Why is C++ the Primary Language of NWChemEx?
Why Object-Oriented Programming? explained our justification for using object-oriented programming paradigms. This limits our choice of primary coding languages to those which support OOP practices. We ultimately chose to go with C++, in short because it is the popular language which still allows us to achieve performance. This subsections below provide more details.
Why Not Fortran?
Fortran 2003 added support so that derived types can encapsulate both data and features; furthermore derived types support inheritance. That’s all the basic underpinnings of OOP. The original NWChem was written in Fortran so writing NWChemEx in Fortran would allow us to reuse NWChem source in NWChemEx and still have OOP. Hence the titular question, why not Fortran?

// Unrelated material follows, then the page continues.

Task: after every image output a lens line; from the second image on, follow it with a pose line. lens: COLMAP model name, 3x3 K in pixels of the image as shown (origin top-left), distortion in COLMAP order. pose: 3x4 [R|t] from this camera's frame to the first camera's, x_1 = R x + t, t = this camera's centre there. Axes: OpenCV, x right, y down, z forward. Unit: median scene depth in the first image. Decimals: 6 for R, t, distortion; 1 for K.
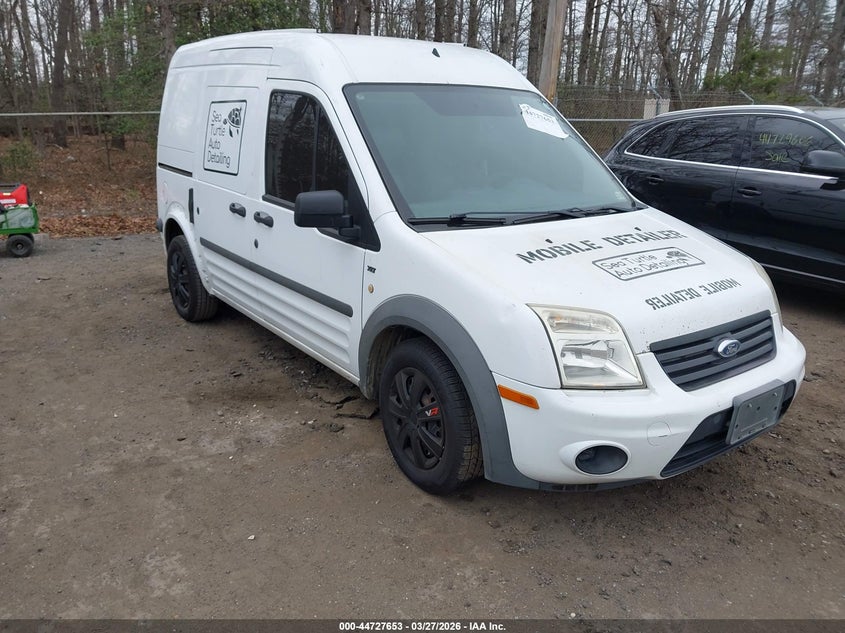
lens RADIAL K [[708.5, 0, 407.2], [0, 708.5, 332.5], [0, 0, 1]] dist [-0.011459, -0.007125]
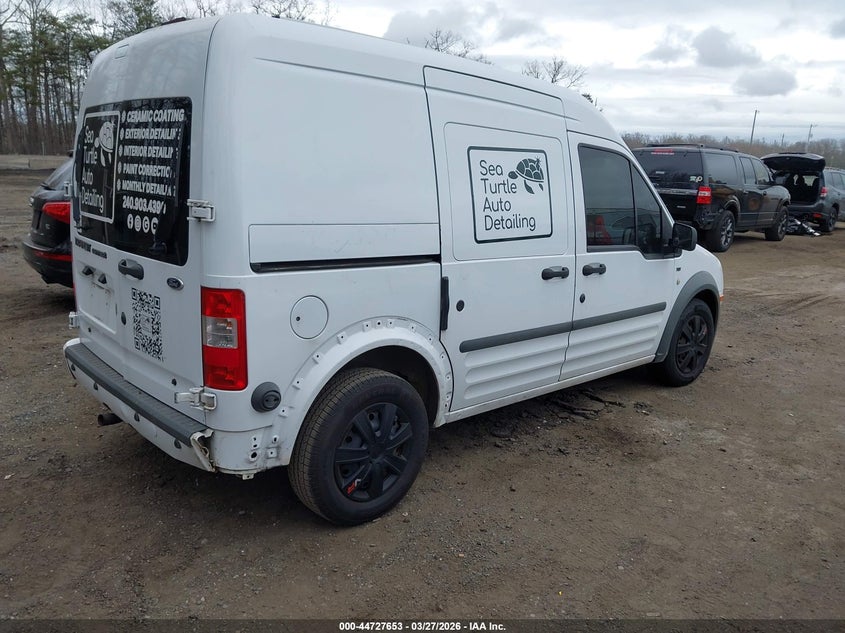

The answer is going to ruffle some feathers, but Fortran (and FORTRAN; if you’re unaware FORTRAN distinguishes the legacy use of the language, typically defined as before the 1990 revision, from Fortran, the modern use of the language) has become a bit of a niche language. At this point saying Fortran is dying is perhaps an overstatement since inertia seems to be preventing Fortran use from declining further, hence preventing it from truly dying. That said, there is not a large flux of incoming Fortran programmers. Most computer science students have not learned it, and a growing number have never even heard of it. For what it’s worth students right now are typically learning Java, Python, and/or C/C++. Vendor support is waning, as vendors right now are primarily interested in ensuring legacy codes run, rather than spending large efforts optimizing the compiled code. Even the champions of Fortran, the HPC community, are moving away from it (e.g. look at the number of Exascale Computing Projects which use C/C++ vs. Fortran).

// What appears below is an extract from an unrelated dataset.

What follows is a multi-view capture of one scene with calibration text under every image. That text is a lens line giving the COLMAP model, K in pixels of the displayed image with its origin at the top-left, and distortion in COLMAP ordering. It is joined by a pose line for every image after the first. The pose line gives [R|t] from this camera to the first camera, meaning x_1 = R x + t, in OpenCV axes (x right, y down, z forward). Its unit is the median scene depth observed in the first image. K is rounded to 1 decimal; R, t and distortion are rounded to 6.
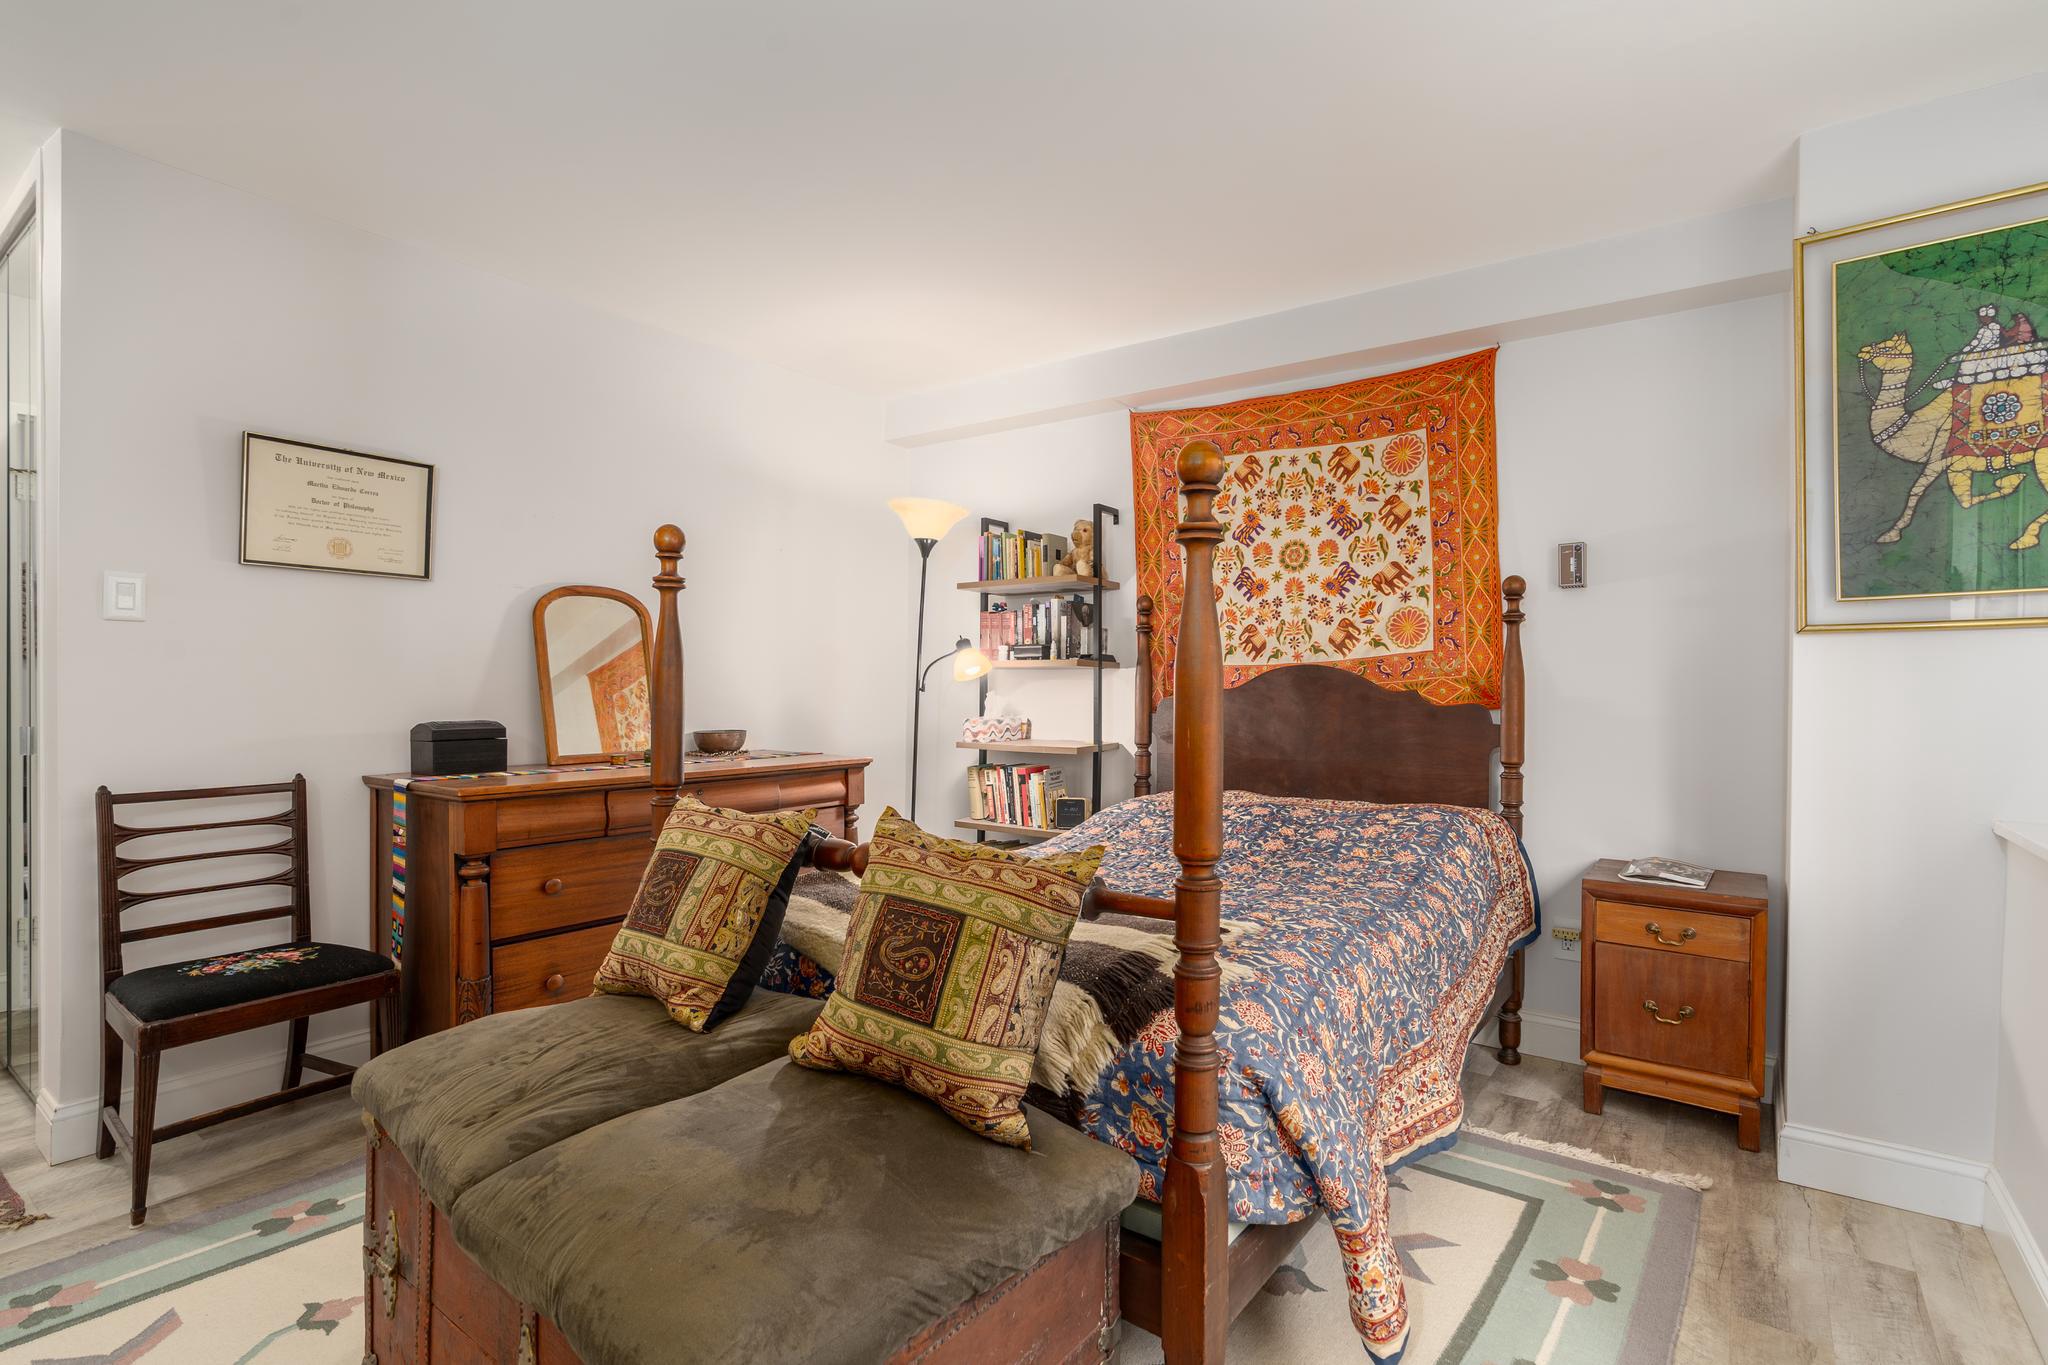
lens RADIAL K [[990.3, 0, 1026.9], [0, 990.3, 683.0], [0, 0, 1]] dist [0.004666, 0.001480]
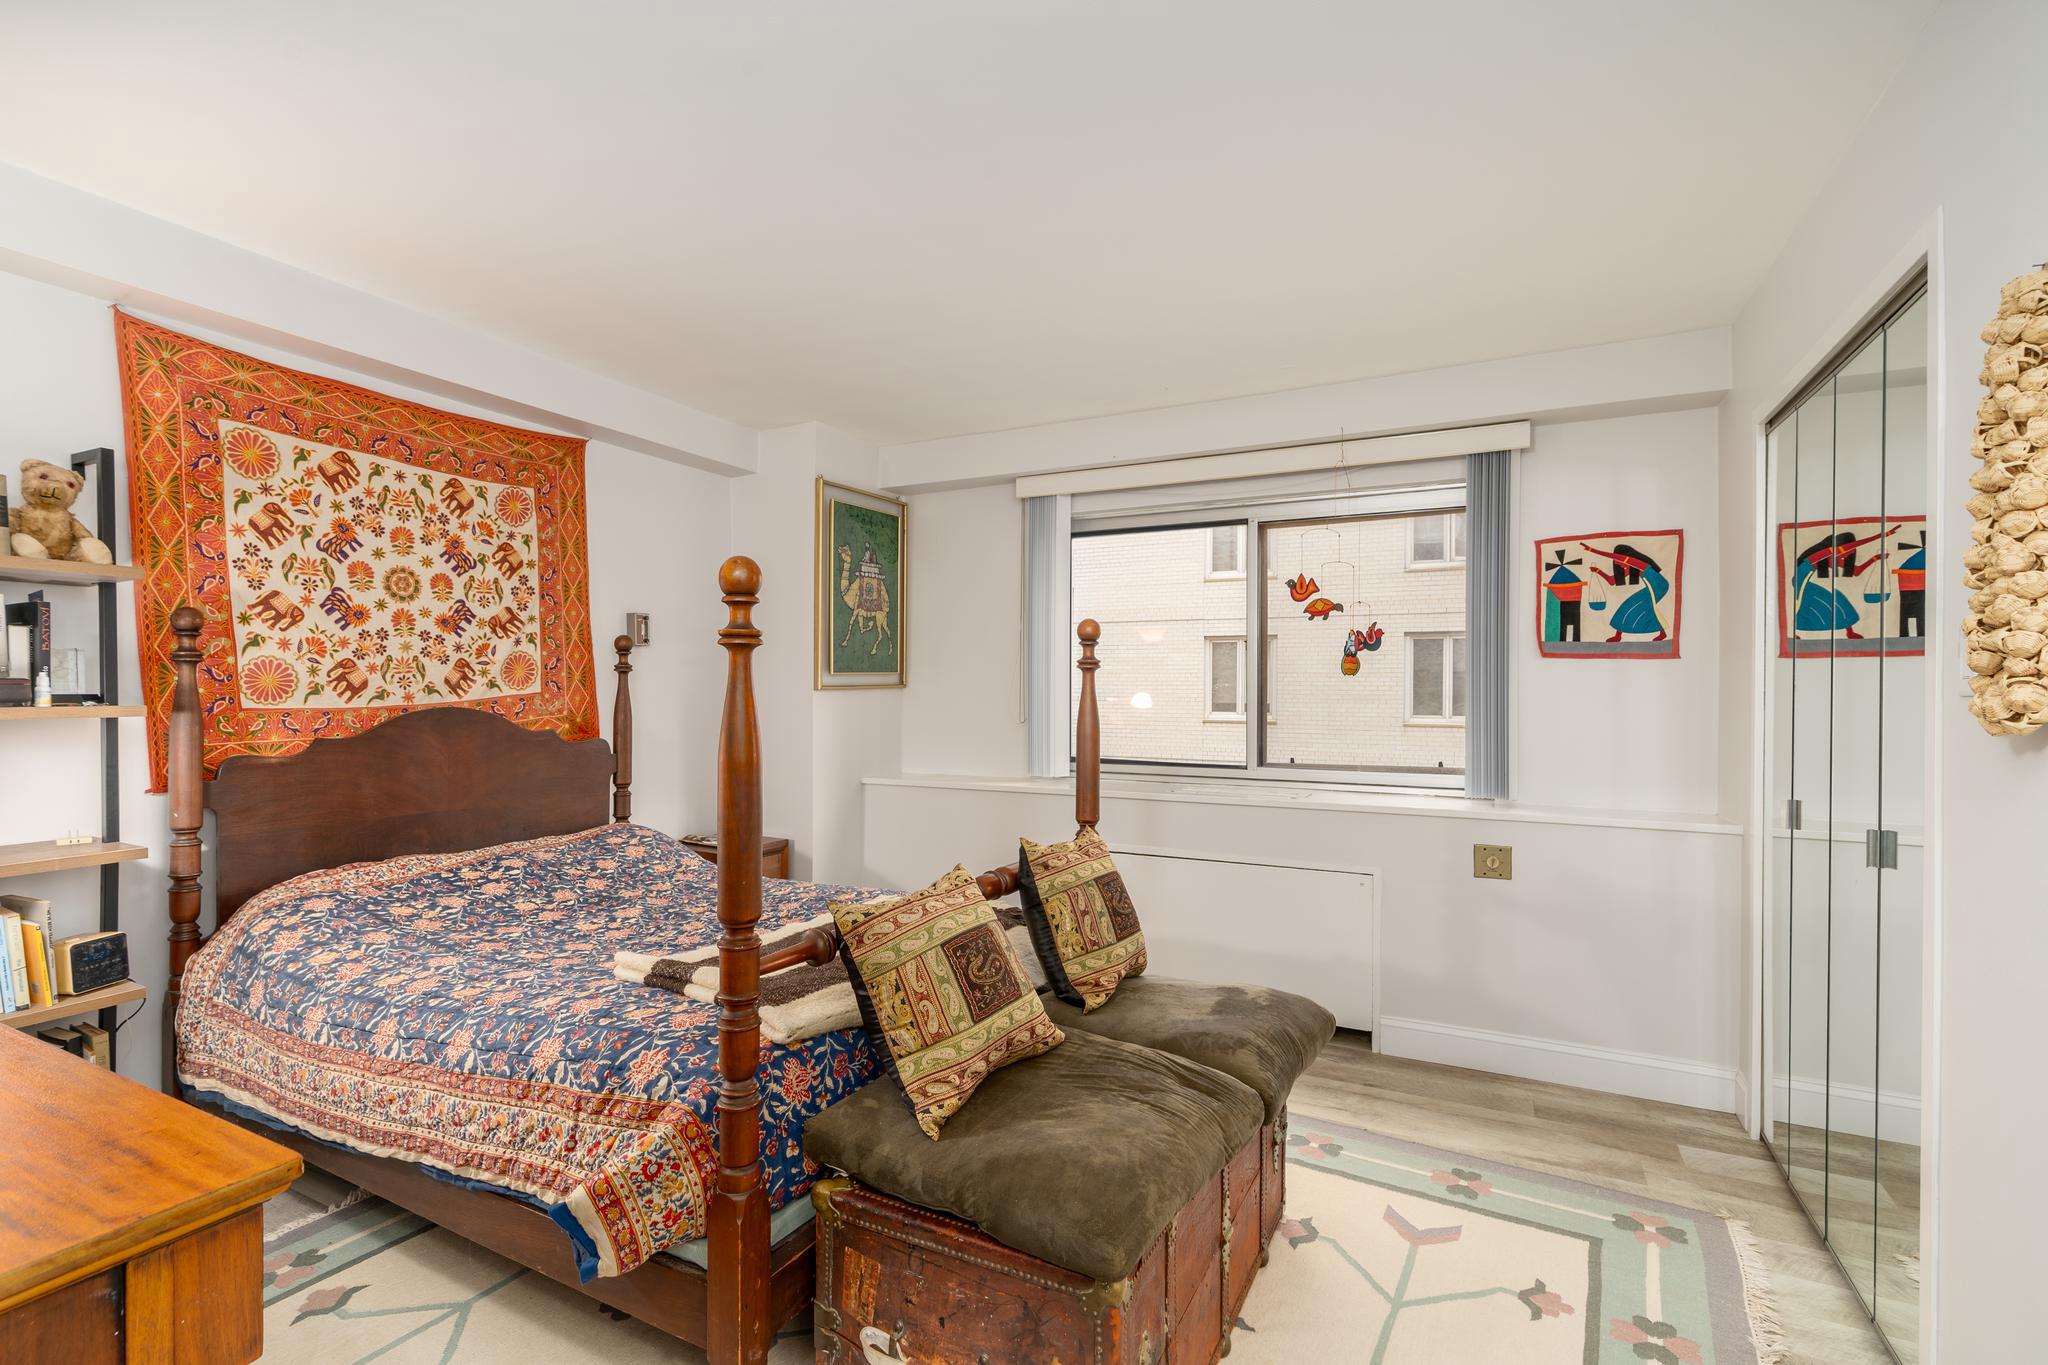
lens RADIAL K [[935.7, 0, 1025.2], [0, 935.7, 686.7], [0, 0, 1]] dist [-0.003450, 0.000743]
pose [[-0.171283, -0.009460, 0.985176, -0.665780], [-0.008601, 0.999930, 0.008107, -0.049118], [-0.985184, -0.007085, -0.171352, 0.606088]]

Even if the previous paragraph doesn’t dissuade you from the merits of writing NWChemEx in Fortran, the reality is there is a severe lack of third-party libraries written in Fortran. Particularly missing are Fortran libraries supporting OOP. Thus we would need to reinvent a large number of wheels just to use OOP and Fortran. Admittedly, compared to Java or Python, the number of third-party C++ libraries is also not great, but support seems to be there for most needs.
Why Not Python?
Python is right now one of the most popular languages, if not the most popular language, in the world. With it’s easy to learn syntax, abundance of tutorials, and its plethora of modules, what’s not to love? Furthermore Python is quickly becoming the de facto language of choice for most scientific workflows and tools that are not performance driven. So why not the lovable Python?

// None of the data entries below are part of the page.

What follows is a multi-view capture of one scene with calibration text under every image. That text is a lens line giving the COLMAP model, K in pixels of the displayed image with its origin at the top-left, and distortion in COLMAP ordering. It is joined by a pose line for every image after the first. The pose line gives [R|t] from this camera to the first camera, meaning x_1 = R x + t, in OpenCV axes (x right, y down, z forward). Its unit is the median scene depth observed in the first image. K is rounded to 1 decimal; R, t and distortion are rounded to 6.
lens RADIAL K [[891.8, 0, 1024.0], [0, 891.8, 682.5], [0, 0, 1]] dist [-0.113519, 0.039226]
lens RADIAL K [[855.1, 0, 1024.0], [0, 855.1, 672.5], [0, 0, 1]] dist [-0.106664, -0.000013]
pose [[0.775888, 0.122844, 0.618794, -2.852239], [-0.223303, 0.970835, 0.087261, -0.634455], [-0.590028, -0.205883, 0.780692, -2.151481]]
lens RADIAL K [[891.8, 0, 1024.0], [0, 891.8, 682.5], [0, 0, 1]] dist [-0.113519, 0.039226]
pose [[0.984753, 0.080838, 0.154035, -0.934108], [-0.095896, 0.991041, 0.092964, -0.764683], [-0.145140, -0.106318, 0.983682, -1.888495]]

The big reason is our focus on HPC. At the moment anecdotal evidence suggests that Python is about 100x slower than C++. Of course this depends on the exact problem, the programmer’s competency level, the Python implementation, the C++ compiler, etc., but the point remains there’s a significant overhead for using Python versus C++. For a workflow that could be run in a millisecond in C++, do most people care if in Python it now takes a tenth of a second? No, it’s almost imperceptible. However, if you have to do that call a million times you’ve now made something which should take about 15 minutes, take over a day. It’s for this reason that a lot of performance critical pieces of Python still rely on compiled code under the hood (e.g. NumPy). Even PySCF, the champion of Python in computational chemistry, contains a significant amount of C under the hood. So the point remains that Python just isn’t at a point where it’s suitable for HPC, at least at the moment. Who knows, in 10 years this might change.
Why Not Java?
Like Python, Java is also one of the most popular languages in the world right now. It’s one of the most taught, if not the most taught language in the world. Pretty much every computer science student knows Java. So why did we decide to not go with Java?
The short answer is Java never seemed to catch on in HPC or scientific computing for whatever reason (at least in the computational chemistry circles), and we don’t have any motivation to go against this trend. As for why Java hasn’t caught on, we can wager a guess that because FORTRAN to C isn’t a big jump, when people started shedding FORTRAN, C seemed welcoming. If you want to go a step further and embrace OOP, then C++ is the next logical jump from C. Which may be why C/C++ seem to be emerging as the HPC languages of choice. It probably also helps that C++ came out about a decade before Java, so by time Java came out there was already investment in C++. Particularly from the HPC perspective, Java also leaves a lot to be desired as the underlying runtime is quite heavy.
Why Not XXX?
Look, there’s a ton of other languages. We’re not going to claim that we evaluated every single one of them and ultimately decided that C++ was the best. It’s entirely possible that in 10 years we’re going to regret our C++ decision and really wish we went with Julia or something. We took a look at the languages commonly being used in HPC (Fortran, C, C++, and Python) and based on the explanations in the previous sub-sections we opted for C++.